Dem muss nicht widersprochen werden, denn in seiner Ausdrucksbedeutung ist Schüler nicht auf ein spezifisches Geschlecht seines Referenten – desjenigen, auf den es sich in der Welt bezieht – beschränkt. Auf Ebene der Äußerungsbedeutung – was bedeutet das Wort als Bestandteil einer konkreten Äußerung? – ist dies aber anders. Dann kann Schüler durchaus als ‚männlicher Schüler‘ interpretiert werden.

Oftmals habe ich zu hören bekommen, dass Schüler gar nicht ‚männlicher Schüler‘ bedeuten kann, denn sonst könnte mensch ja nicht sinnvoll eine Form wie Schülerin bilden. Schülerin bedeutet ganz klar ‚weiblicher Schüler‘. Würde Schüler ‚männlicher Schüler‘ bedeuten, so die Argumentation, dann müsste Schülerin somit ‚weiblicher männlicher Schüler‘ bedeuten. Klar, das tut es nicht. Aber die ganze Geschichte ist dann doch noch ein wenig genauer zu beschreiben.

Schüler ist ein konzeptuell unterspezifiziertes Nomen, es bedeutet – vereinfacht – ‚Person, die Schüler ist’‘‘. Das Nomen selbst legt nicht fest, wie oben schon ausgeführt, ob der Referent männlich, weiblich oder divers ist. Soweit stimmt dies mit der Story der Genderkritiker überein. Nun aber das große ABER: ein Schüler ist eine Person und wir haben als kompetente Sprachnutzer Wissen über Personen. Laut dem Digitalen Wörterbuch der deutschen Sprache ist eine Person u.a. ein ‚menschliches Wesen‘. Über Menschen wissen wir eine ganze Menge, zum Beispiel, dass sie eine bestimmte Größe, ein Gewicht, eine Augenfarbe, einen bestimmten Körperaufbau und so weiter haben. Wir wissen aber auch, dass Menschen ein Geschlecht haben. Können wir uns einen Menschen ohne Geschlecht denken? Also einen Menschen, der keinem der Geschlechter angehört? Vielleicht ja, aber das ist eine ungeheure Abstraktion. Damit ist auch klar, dass es solche Menschen jenseits aller Geschlechtskategorien nicht gibt. Reden wir über Menschen, dann reden wir über konkrete Personen und konkrete Personen haben ein Geschlecht.

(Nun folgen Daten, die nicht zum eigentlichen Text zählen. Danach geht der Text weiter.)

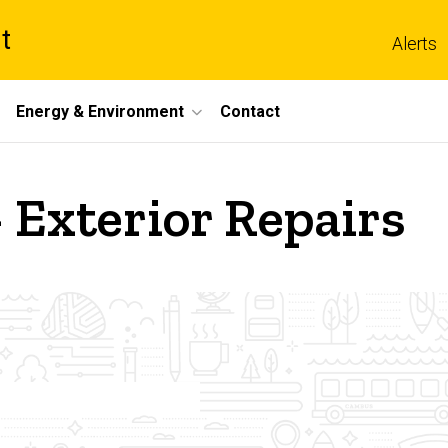
t
Alerts
Energy & Environment
Contact
- Exterior Repairs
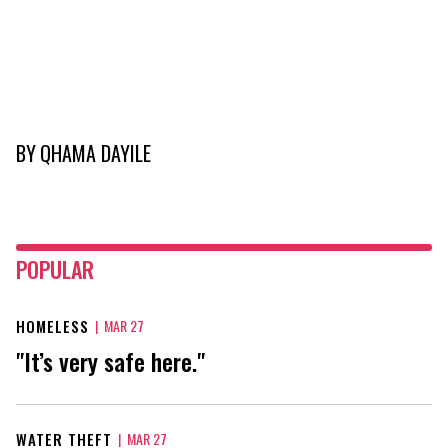
BY
QHAMA DAYILE
POPULAR
HOMELESS
|
MAR 27
"It’s very safe here."
WATER THEFT
|
MAR 27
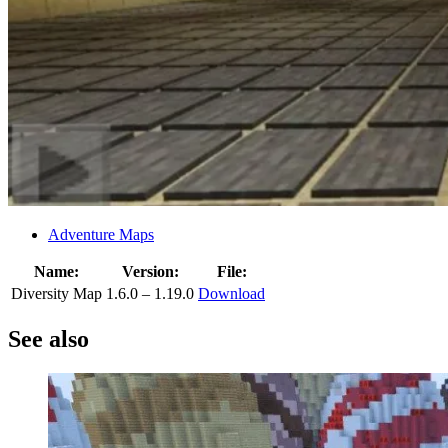
Adventure Maps
Name:
Version:
File:
Diversity Map
1.6.0 – 1.19.0
Download
See also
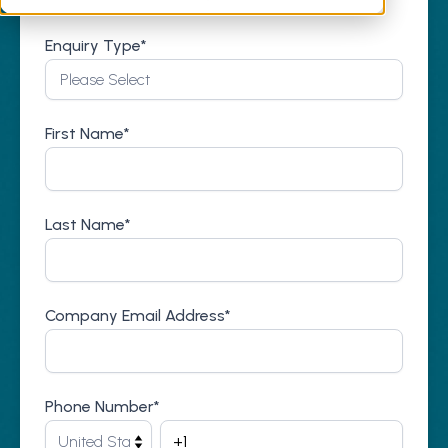
Enquiry Type
*
First Name
*
Last Name
*
Company Email Address
*
Phone Number
*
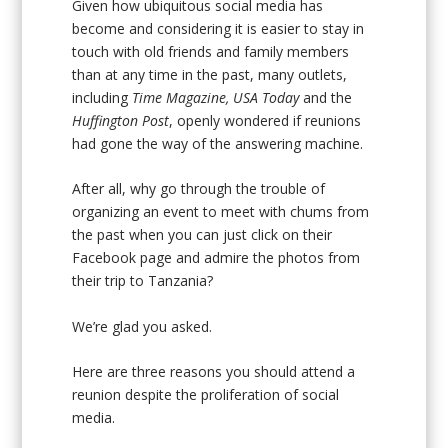
Given how ubiquitous social media has
become and considering it is easier to stay in
touch with old friends and family members
than at any time in the past, many outlets,
including
Time Magazine, USA Today
and the
Huffington Post
, openly wondered if reunions
had gone the way of the answering machine.
After all, why go through the trouble of
organizing an event to meet with chums from
the past when you can just click on their
Facebook page and admire the photos from
their trip to Tanzania?
We’re glad you asked.
Here are three reasons you should attend a
reunion despite the proliferation of social
media.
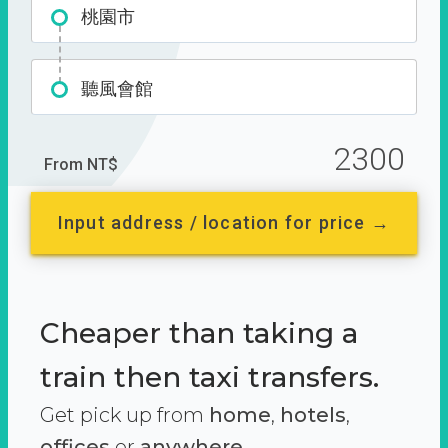
桃園市
聽風會館
2300
From NT$
Input address / location for price →
Cheaper than taking a
train then taxi transfers.
Get pick up from
home
,
hotels
,
offices
or
anywhere.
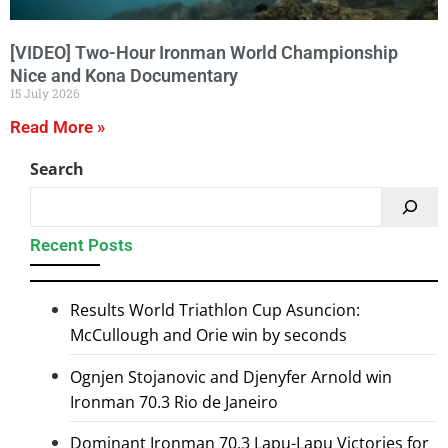
[VIDEO] Two-Hour Ironman World Championship
Nice and Kona Documentary
15 July 2026
Read More »
Search
Recent Posts
Results World Triathlon Cup Asuncion:
McCullough and Orie win by seconds
Ognjen Stojanovic and Djenyfer Arnold win
Ironman 70.3 Rio de Janeiro
Dominant Ironman 70.3 Lapu-Lapu Victories for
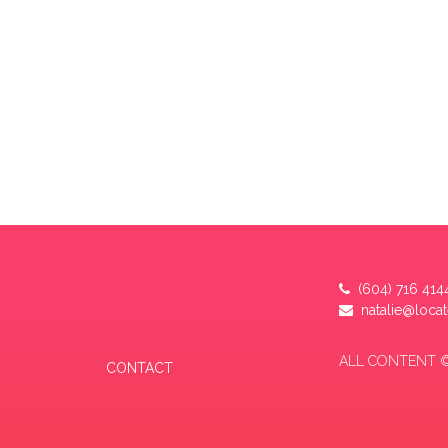
(604) 716 414
natalie@loca
ALL CONTENT ©
CONTACT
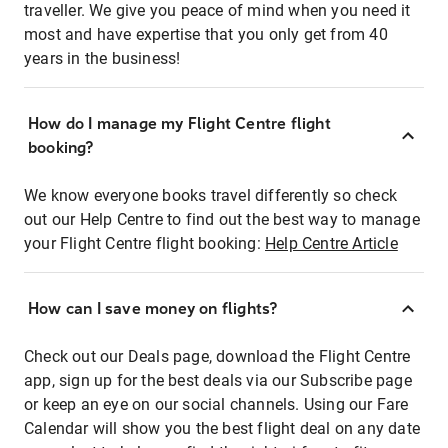
traveller. We give you peace of mind when you need it
most and have expertise that you only get from 40
years in the business!
How do I manage my Flight Centre flight
booking?
We know everyone books travel differently so check
out our Help Centre to find out the best way to manage
your Flight Centre flight booking:
Help Centre Article
How can I save money on flights?
Check out our Deals page, download the Flight Centre
app, sign up for the best deals via our Subscribe page
or keep an eye on our social channels. Using our Fare
Calendar will show you the best flight deal on any date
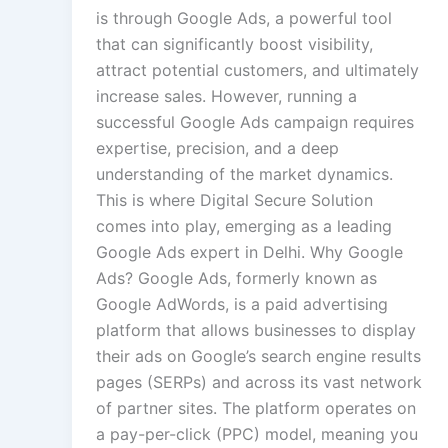
is through Google Ads, a powerful tool
that can significantly boost visibility,
attract potential customers, and ultimately
increase sales. However, running a
successful Google Ads campaign requires
expertise, precision, and a deep
understanding of the market dynamics.
This is where Digital Secure Solution
comes into play, emerging as a leading
Google Ads expert in Delhi. Why Google
Ads? Google Ads, formerly known as
Google AdWords, is a paid advertising
platform that allows businesses to display
their ads on Google’s search engine results
pages (SERPs) and across its vast network
of partner sites. The platform operates on
a pay-per-click (PPC) model, meaning you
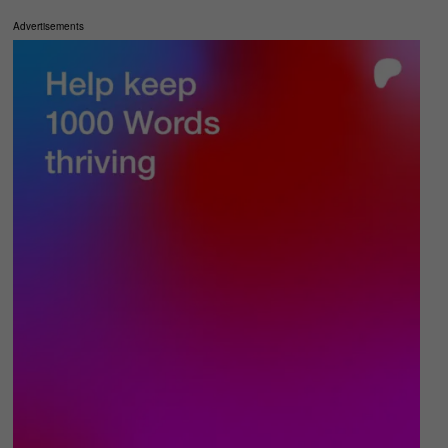
Advertisements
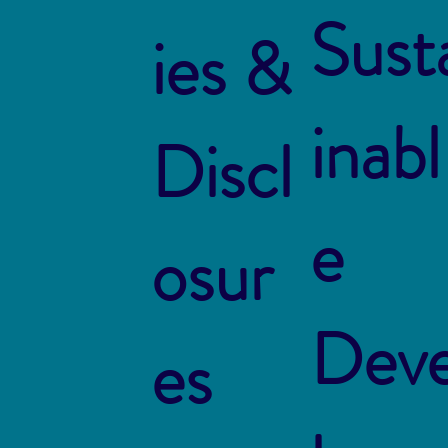
Sust
ies &
inabl
Discl
e
osur
Dev
es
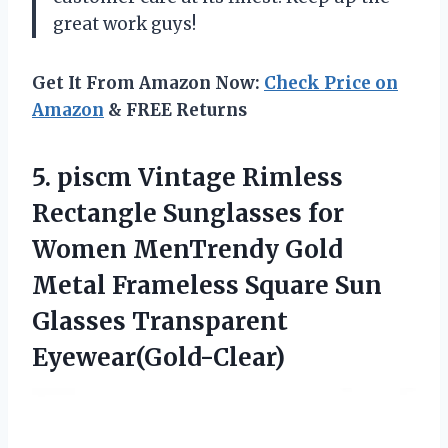
great work guys!
Get It From Amazon Now:
Check Price on
Amazon
& FREE Returns
5.
piscm Vintage Rimless
Rectangle Sunglasses for
Women MenTrendy Gold
Metal Frameless Square Sun
Glasses Transparent
Eyewear(Gold-Clear)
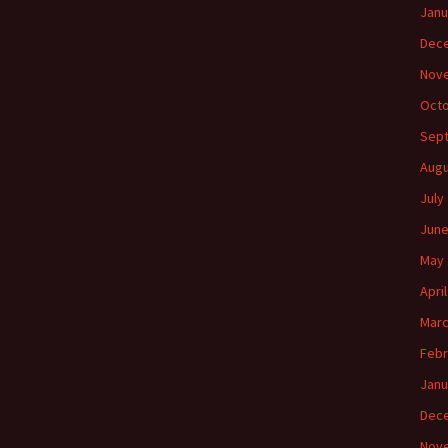
Janu
Dec
Nov
Octo
Sep
Augu
July
June
May 
Apri
Marc
Febr
Janu
Dec
Nov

In einem spezifischen Äußerungskontext muss ein Nomen interpretiert werden. Wird ein Nomen referentiell gebraucht – also so, dass es auf etwas in der Welt verweist –, dann nehmen wir an, dass es einen Referenten gibt. Damit inferieren wir ein Geschlecht. In einer konkreten Verwendung wird Schüler wird damit geschlechtsspezifisch interpretiert. Wir können annehmen, dass der Eigenschaft ‚Geschlecht‘ ein Wert zugewiesen wird. Wenn es keine sprachlichen Indikatoren (z.B. das Suffix -in oder ein Adjektiv wie männlich) gibt, müssen wir das Geschlecht erschließen. Dazu habe ich mehr an anderer Stelle geschrieben.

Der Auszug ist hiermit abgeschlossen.